Reinforcing the photocatalytic removal of ibuprofen antibiotic over S-scheme 2D/1D Bi12O17Cl2/V2O5 heterojunction under solar light illumination

Abstract

In our work, the Bi12O17Cl2/V2O5 hybrid with a favorable S-scheme mechanism was prepared via a simple self-assembly procedure for ibuprofen (IBF) oxidation under solar light energy. The 2D Bi12O17Cl2 provides abundant active sites to immobilize 1D V2O5 nanorods, enhancing the interaction between two semiconductors. The establishment of the 2D/1D structure reflected a positive effect on the surface area of Bi12O17Cl2/V2O5-10 %, which was linked to the reduction in the aggregation rate of V2O5 nanorods. Amazingly, optimal Bi12O17Cl2/V2O5 photocatalysts achieved exceptional IBF degradation capacities of 88.6 % and 71.3 % under LED and direct solar light irradiation, respectively.
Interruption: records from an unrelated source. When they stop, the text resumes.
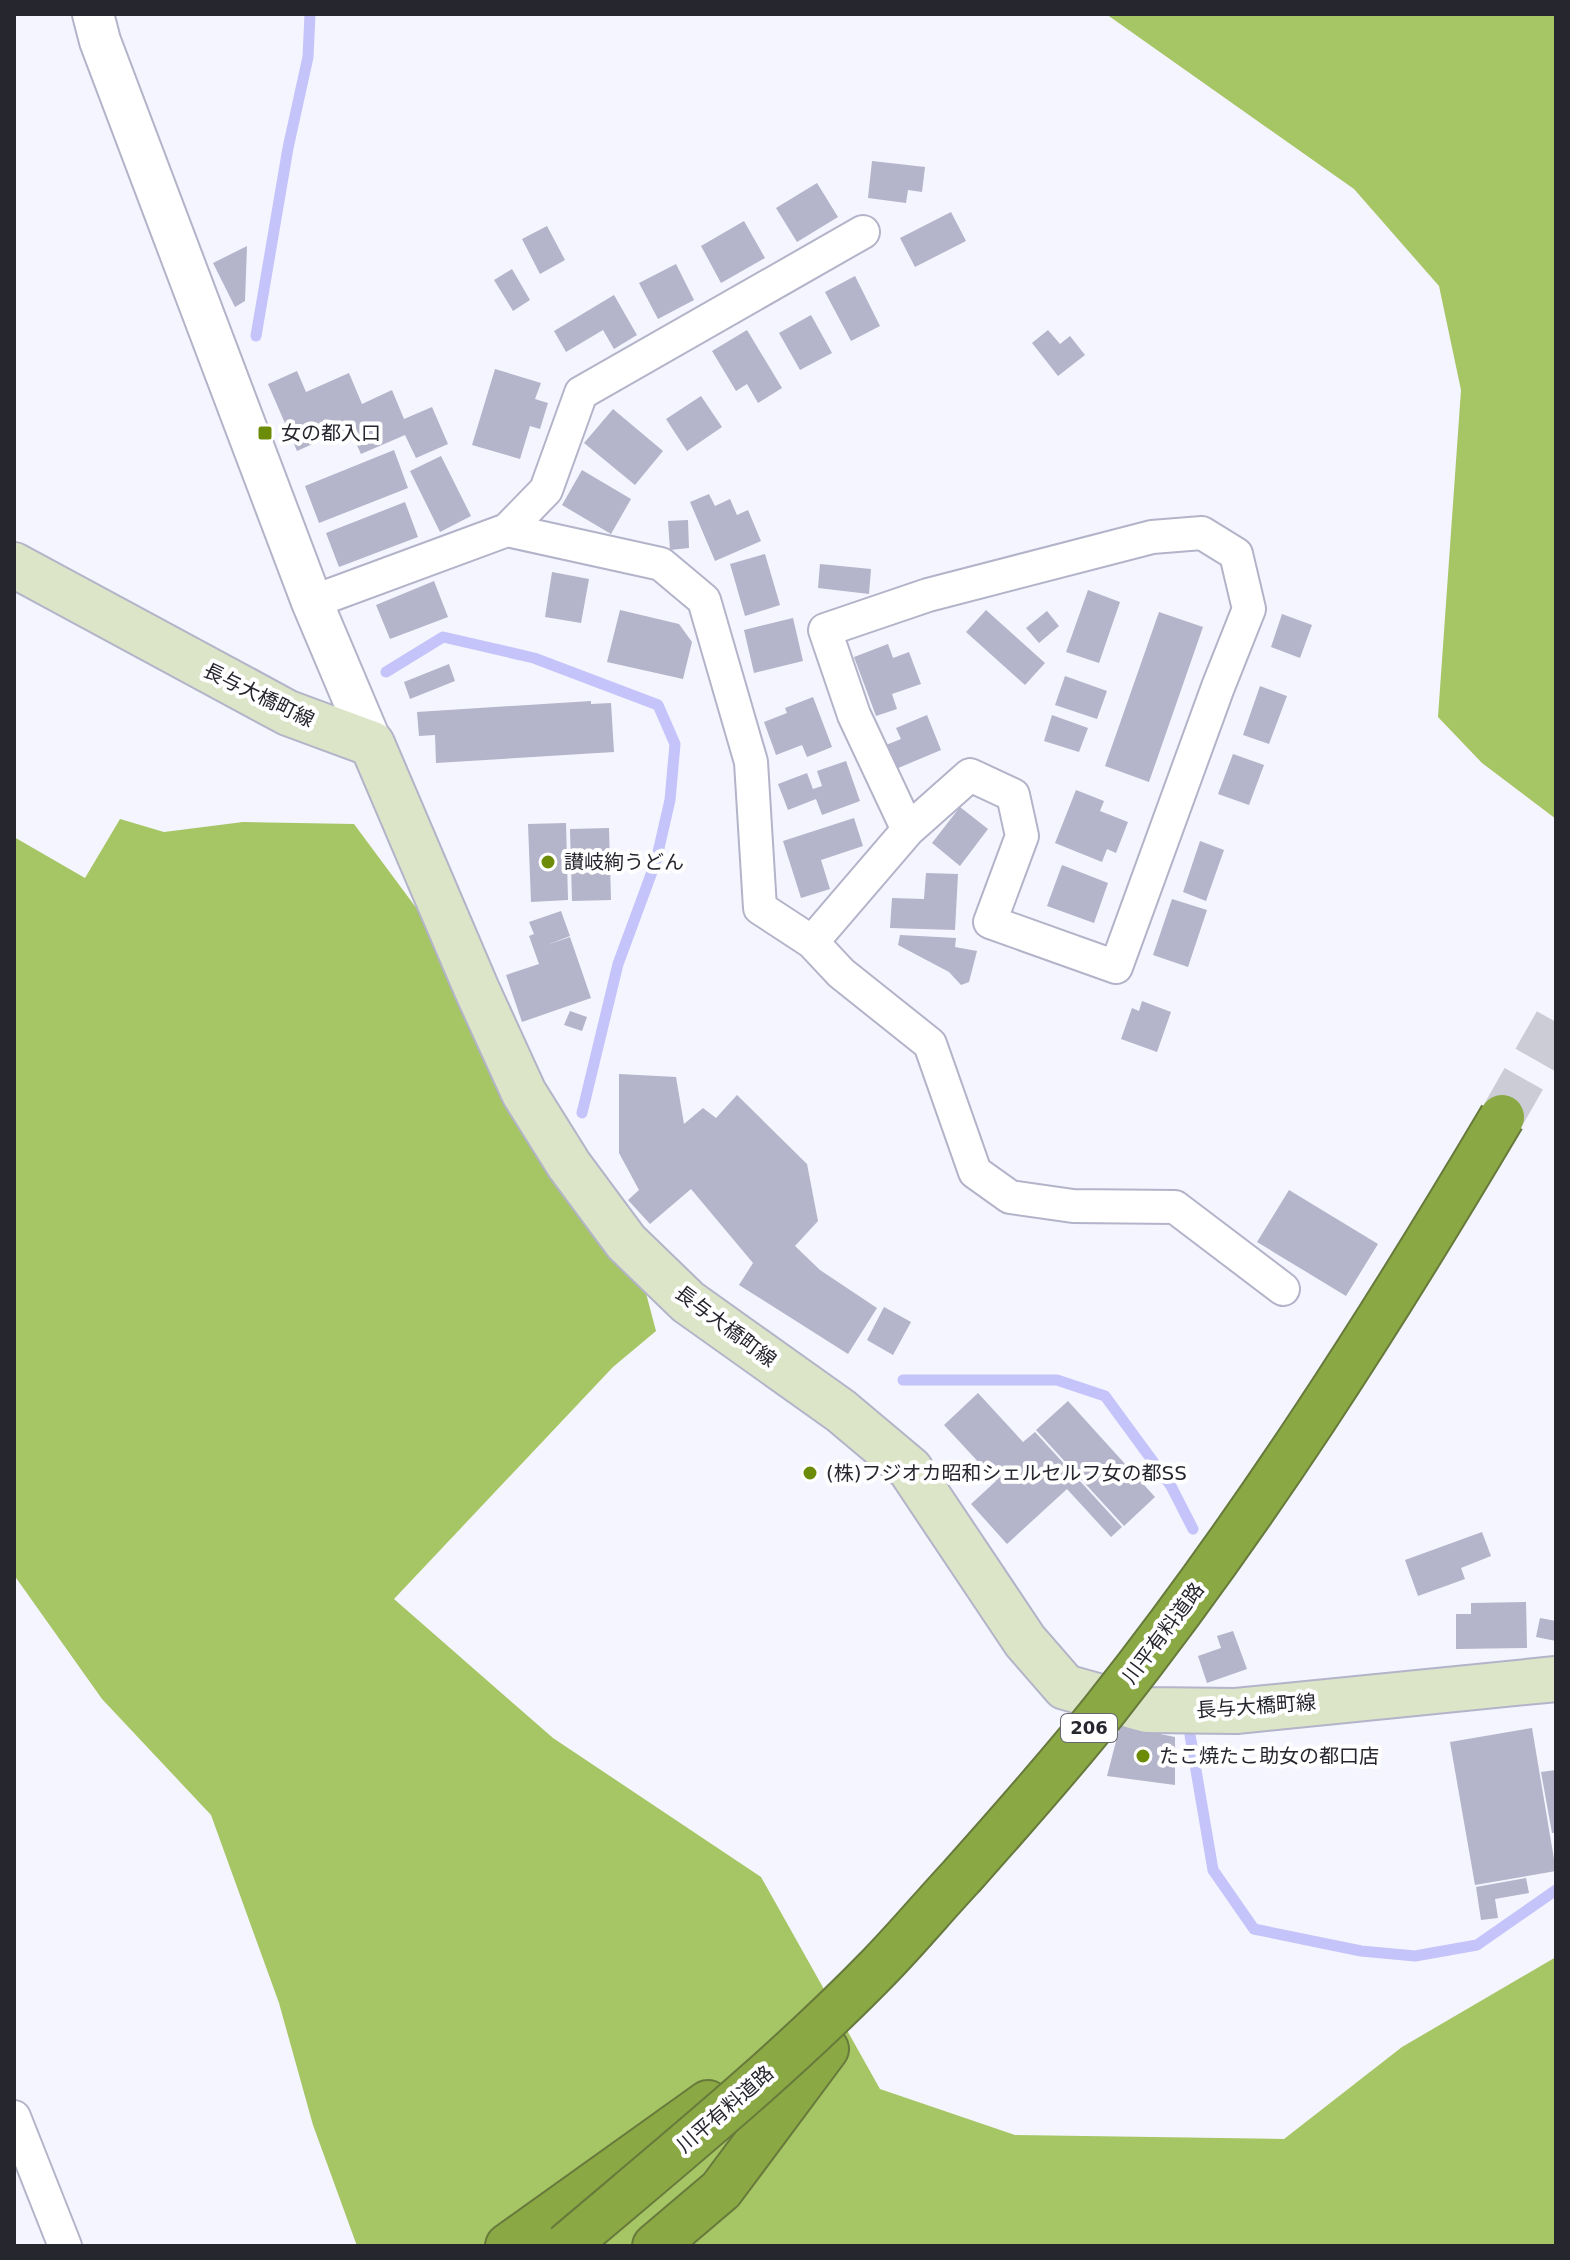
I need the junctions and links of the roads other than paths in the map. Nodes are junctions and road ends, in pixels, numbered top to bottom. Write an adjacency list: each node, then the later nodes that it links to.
1 (93, 14): 5 (street)
2 (863, 232): 3 (street)
3 (507, 530): 5 (street); 8 (street)
4 (14, 565): 6 (main road, 長与大橋町線)
5 (312, 602): 6 (street)
6 (372, 744): 11 (main road, 長与大橋町線)
7 (908, 830): 7 (street); 8 (street)
8 (812, 942): 10 (street)
9 (1512, 1126): 12 (highway, 川平有料道路 / 206, bridge)
10 (1283, 1289)
11 (1556, 1679)
12 (826, 2034): 15 (highway); 16 (highway, 川平有料道路 / 206, bridge); 17 (highway, 川平有料道路 / 206); 18 (highway)
13 (14, 2117): 14 (street)
14 (65, 2246)
15 (508, 2246)
16 (566, 2246)
17 (598, 2246)
18 (655, 2246)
Among the samples, the optimized Bi12O17Cl2/V2O5-10 % reflected the best IBF oxidation kinetic with a reaction constant of 0.03894 min− 1, which is stronger than pristine Bi12O17Cl2 (0.00885 min− 1) and V2O5 (0.0119 min− 1) by 4.4 and 3.27 times, respectively. The promoted catalytic activity was correlated to the S-scheme heterojunction between Bi12O17Cl2 and V2O5 that could upgrade the solar light absorbance, facilitate the separation and transportation of charge carriers, and strengthen the redox potential of Bi12O17Cl2/V2O5. Furthermore, the parameters revealed the best IBF treatment at a catalyst dosage of 0.6 g/L and a pH value of 7. Besides, Bi12O17Cl2/V2O5-10 % recorded outstanding catalytic stability in six cycles without notable alteration in its structure, morphology, or optical properties. On the other hand, the radical quenching tests declared that •O2− and •OH play major contributions in IBF photooxidation over Bi12O17Cl2/V2O5-10 %. Finally, our work offers vital guidance towards designing robust bismuth-based heterojunctions for efficient degradation of IBF antibiotics in a sustainable and cost-effective strategy.